When forming a differential diagnosis, you need to consider all the features you see in your patient and compare them to the features seen in different diseases. This includes elements from the history: onset, severity, associated symptoms, exacerbating factors, prior treatments, and responses to treatment; as well as elements from the physical exam: distribution, morphology, and primary and secondary skin findings. Morphology is very important in dermatology and allows you to focus your differential. You can consider broad categories: Do I think this is an infectious process, neoplastic process, or inflammatory process? When diagnosing rashes, certain elements of the morphology allow you to consider more narrow categories such as papulosquamous diseases, dermal inflammatory diseases, vascular diseases, etc. This not only helps you when building a differential from your knowledge, but it also helps when you need to utilize the literature to expand your differential.
In your work with residents, what do you consider to be the most challenging aspect of teaching and training residents on assembling a differential diagnosis?
When teaching residents about building a differential diagnosis, I often talk about the way our brains work. Our brains have two modes: fast thinking and slow thinking. With experience, dermatologists can diagnose common skin problems with fast thinking. You take one look and you know what it is. Our brains love fast thinking because there is such information around us all the time that the brain would become overwhelmed if it didn’t have shortcuts. But when you can’t instantly make the diagnosis, you shift into slow thinking. You spend more time with each feature and put them all together. You may consider each diagnosis you’re considering. For example, a patient’s rash may have the morphology of psoriasis, but not the typical distribution.

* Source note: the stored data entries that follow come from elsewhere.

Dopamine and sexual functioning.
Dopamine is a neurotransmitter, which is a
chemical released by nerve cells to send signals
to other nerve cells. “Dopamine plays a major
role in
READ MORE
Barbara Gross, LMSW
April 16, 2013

One of the challenges in residency and early in your career is building your knowledge of skin diseases. You won’t include a disease in your differential if you’ve never heard of it. As you acquire more knowledge and experience, building a differential becomes easier. It’s a challenge for everyone to remember to consider rare diseases as well since they don’t pop into our heads as readily. That’s also why it’s so important to keep learning throughout our careers.
What other suggestions or guidance do you have for dermatologists in helping them make accurate definitive diagnoses?
When something doesn’t seem right, it’s time to consider your differential diagnosis. This may happen at first diagnosis when things just aren’t adding up easily. That’s when you shift to slow thinking. It can also happen on a return visit. If a patient isn’t responding to treatment as expected, or their skin disease changes in an unexpected way, it may be time to reconsider the diagnosis. We all have biases that can influence our ability to make the right diagnosis. Biases may cause us to stick with a wrong diagnosis (anchoring bias) or neglect to consider a rare diagnosis (zebra retreat). Awareness of bias can help us to overcome it. It can be as simple as asking yourself, “How certain am I that this patient has this diagnosis?” Dermatologists are a very supportive community. Don’t forget that you can ask for help. Reach out to your mentors, colleagues, and experts for help when you get stuck.